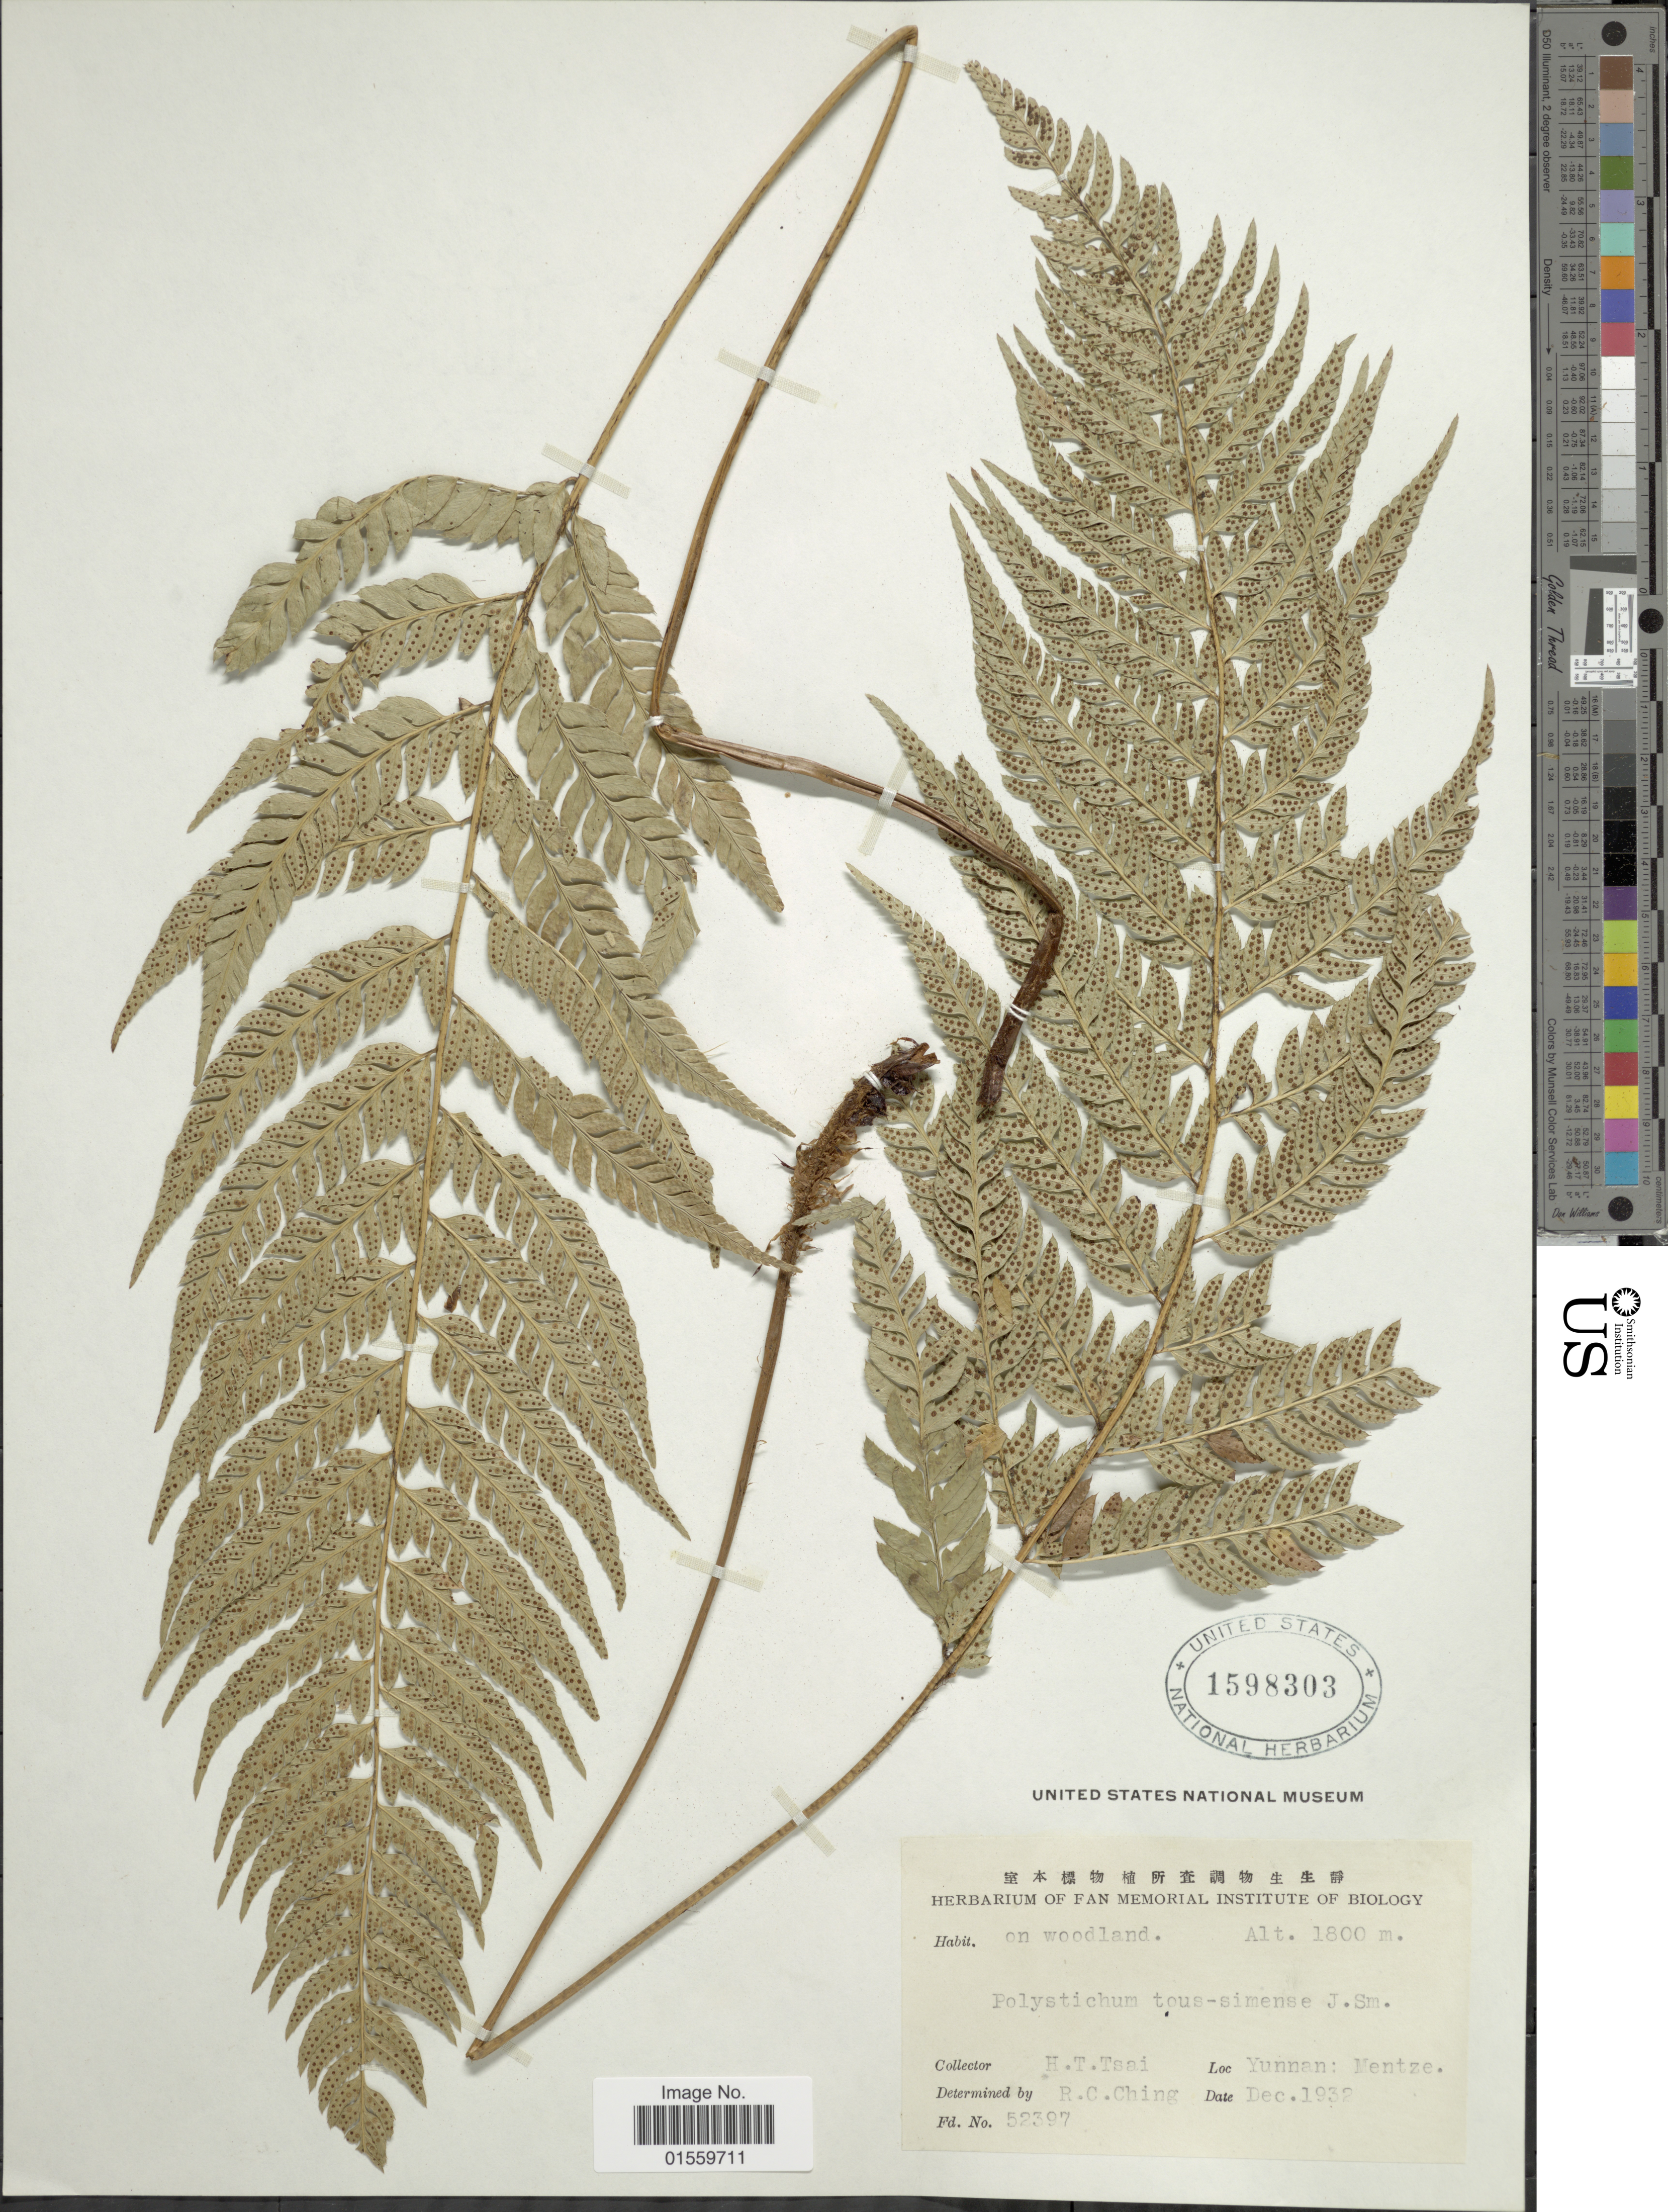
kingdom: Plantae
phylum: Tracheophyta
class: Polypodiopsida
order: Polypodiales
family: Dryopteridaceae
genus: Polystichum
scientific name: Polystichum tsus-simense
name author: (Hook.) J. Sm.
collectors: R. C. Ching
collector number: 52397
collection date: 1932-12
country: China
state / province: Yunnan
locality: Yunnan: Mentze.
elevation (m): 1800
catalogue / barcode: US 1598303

◆ **SET TASK**: Rewrite all of these lines with "locality" changed to "place" and everything else kept the same, and leave the picture out of your answer.

◆ **RESPONSE**:
kingdom: Plantae
phylum: Tracheophyta
class: Polypodiopsida
order: Polypodiales
family: Dryopteridaceae
genus: Polystichum
scientific name: Polystichum tsus-simense
name author: (Hook.) J. Sm.
collectors: R. C. Ching
collector number: 52397
collection date: 1932-12
country: China
state / province: Yunnan
place: Yunnan: Mentze.
elevation (m): 1800
catalogue / barcode: US 1598303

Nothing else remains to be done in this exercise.